For the past 35 years, travelers driving west on Interstate 10 in Southern California have been greeted by Dinny the Dinosaur, a 150-foot-long recreation of an apatosaurus, whose owners have given him the title of “World’s biggest dinosaur.” Dinny – whose name is pronounced “Dine-y” – and his younger, 65-foot-long Tyrannosaurus Rex counterpart, “Mr. Rex” are part of a desert roadside attraction known as the Cabazon Dinosaurs.
Created in the 1960s by Claude Bell, a theme park artist and sand sculptor, the Cabazon Dinosaurs were originally referred to as “Claude Bell’s Dinosaurs” and intended to attract roadside customers to Bell’s business, The Wheel Inn Cafe. While tourism was partially the impetus for the attraction’s creation, Bell also just wanted to build something with more monumental permanence than just his cafe.
As a young adult, Bell spent his time working on the beaches of New Jersey, building sand sculptures for pocket change. Bell’s sand creations gained popularity to the point where he was invited to compete in festivals all around the continent, but he soon grew tired of the impermanence of sand art and having to watch his laborious creations destroyed by the elements. According to Bell’s wife, the Cabazon Dinosaurs were an attempt to create “something that nobody could tear down.”

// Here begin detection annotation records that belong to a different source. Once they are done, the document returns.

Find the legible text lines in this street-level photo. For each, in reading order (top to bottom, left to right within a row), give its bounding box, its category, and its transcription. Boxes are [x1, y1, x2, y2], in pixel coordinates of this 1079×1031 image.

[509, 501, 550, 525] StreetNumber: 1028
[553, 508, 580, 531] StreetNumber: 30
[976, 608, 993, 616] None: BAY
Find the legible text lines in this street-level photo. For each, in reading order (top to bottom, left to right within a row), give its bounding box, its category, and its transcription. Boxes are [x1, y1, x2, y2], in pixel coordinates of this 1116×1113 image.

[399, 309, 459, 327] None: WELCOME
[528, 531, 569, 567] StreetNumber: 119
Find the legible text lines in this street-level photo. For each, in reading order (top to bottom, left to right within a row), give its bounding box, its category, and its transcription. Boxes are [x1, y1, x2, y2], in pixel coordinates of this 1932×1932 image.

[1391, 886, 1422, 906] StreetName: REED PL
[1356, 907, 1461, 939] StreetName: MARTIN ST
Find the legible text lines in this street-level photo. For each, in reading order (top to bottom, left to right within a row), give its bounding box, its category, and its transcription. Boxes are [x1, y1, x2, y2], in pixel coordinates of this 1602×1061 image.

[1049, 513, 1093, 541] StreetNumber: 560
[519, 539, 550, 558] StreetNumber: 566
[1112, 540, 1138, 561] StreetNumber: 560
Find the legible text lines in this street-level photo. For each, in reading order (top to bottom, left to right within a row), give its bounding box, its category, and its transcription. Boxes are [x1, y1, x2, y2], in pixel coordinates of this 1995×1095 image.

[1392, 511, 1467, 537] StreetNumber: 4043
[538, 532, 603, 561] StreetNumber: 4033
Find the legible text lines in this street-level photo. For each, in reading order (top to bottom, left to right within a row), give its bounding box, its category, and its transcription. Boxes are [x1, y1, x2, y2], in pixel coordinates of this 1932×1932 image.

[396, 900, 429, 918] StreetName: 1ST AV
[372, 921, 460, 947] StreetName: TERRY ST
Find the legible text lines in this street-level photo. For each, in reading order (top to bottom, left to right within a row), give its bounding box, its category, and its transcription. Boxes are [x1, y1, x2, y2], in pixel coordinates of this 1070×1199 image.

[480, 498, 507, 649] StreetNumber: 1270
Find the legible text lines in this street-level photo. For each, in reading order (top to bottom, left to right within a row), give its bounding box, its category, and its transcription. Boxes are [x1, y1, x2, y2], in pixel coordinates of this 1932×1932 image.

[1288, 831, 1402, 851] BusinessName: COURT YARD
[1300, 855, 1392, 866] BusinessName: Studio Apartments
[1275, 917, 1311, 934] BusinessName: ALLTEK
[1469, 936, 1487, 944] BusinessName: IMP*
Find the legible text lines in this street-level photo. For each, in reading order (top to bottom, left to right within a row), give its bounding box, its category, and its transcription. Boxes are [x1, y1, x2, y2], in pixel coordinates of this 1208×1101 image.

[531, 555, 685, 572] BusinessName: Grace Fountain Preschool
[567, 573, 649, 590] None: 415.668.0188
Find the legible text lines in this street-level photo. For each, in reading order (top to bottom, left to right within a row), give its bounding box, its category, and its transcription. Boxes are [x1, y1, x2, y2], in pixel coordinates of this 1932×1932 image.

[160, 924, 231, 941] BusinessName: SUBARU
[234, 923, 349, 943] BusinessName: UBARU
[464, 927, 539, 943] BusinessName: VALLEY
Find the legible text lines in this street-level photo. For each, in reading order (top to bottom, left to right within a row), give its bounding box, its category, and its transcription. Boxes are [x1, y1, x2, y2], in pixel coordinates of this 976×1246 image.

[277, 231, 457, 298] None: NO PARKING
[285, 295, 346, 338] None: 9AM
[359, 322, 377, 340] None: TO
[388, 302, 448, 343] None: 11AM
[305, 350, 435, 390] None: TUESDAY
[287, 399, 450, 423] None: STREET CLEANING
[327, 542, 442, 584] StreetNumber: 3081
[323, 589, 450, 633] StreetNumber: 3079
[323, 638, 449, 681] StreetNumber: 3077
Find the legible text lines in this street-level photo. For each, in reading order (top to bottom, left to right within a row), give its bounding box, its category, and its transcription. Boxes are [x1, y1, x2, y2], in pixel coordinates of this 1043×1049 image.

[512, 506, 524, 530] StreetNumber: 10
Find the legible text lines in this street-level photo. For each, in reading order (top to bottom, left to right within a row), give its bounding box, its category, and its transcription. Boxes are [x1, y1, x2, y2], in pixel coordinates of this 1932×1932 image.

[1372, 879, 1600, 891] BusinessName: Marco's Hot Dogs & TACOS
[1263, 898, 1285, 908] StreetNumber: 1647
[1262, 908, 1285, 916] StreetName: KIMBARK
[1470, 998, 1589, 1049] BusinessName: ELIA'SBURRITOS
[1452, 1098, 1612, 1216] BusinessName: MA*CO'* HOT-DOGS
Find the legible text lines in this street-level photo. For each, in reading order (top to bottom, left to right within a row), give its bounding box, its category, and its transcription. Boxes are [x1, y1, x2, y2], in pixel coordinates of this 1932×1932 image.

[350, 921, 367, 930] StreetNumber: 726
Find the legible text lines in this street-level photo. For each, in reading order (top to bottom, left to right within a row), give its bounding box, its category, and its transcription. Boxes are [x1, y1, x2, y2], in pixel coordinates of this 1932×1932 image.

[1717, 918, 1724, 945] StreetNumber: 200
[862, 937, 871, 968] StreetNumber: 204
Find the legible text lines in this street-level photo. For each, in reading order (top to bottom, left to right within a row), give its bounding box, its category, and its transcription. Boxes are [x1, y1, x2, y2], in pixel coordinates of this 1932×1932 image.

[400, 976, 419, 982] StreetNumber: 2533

Thusly Bell, with the help of only a few friends, began building the dinosaurs in 1964 using spare materials from the construction of the nearby interstate. Without the assistance of contractors or a construction company, Bell spent the next 11 years completing Dinny, who weighs over 150 tons. Although Dinny cost roughly $300,000 to build, its exterior was allegedly painted by Bell’s friend in exchange for only one dollar and a case of Dr. Pepper.
Bell began construction on Mr. Rex in 1981 but passed away in 1988 before finishing his plans to build a large slide going down the tyrannosaurus’ tail. He did manage to live long enough to see the dinosaurs gain much fame appearing in a Coke commercial, music videos, and most memorably by far, in “Pee Wee’s Big Adventure” in 1985.
After Bell’s death, the property was sold to a local land developer who, with the help of fundamentalist Christian groups, has since used Dinny and Mr. Rex to spread the message of creationism and transform the dinosaurs “from tourist stop to place of worship.” Though the use of his dinosaurs would likely have bothered the artistic and non-creationist Bell, the current owners contend that dinosaurs arrived on Earth approximately 6,000 years ago, at the exact same time as Adam and Eve, and even walked two-by-two onto Noah’s Ark.
Today, signs reading “By Design, Not by Chance” are scattered throughout the grounds of Cabazon Dinosaurs, and Dinny’s abdomen houses a creationist museum and gift shop promoting intelligent design theory. Here, visitors can walk up a flight of stairs through Dinny’s tail and browse through scriptures and creationist displays attempting to “debunk” the theory of evolution.
Some exhibits have included articles on the discovery of a “fossilized” cowboy boot and illustrations depicting humans and dinosaurs co-existing. There’s also an open-air museum that consists of a gem panning area, sand pits, and robotic dinosaur rides, all of which are aimed at raising awareness of the theories of creationism.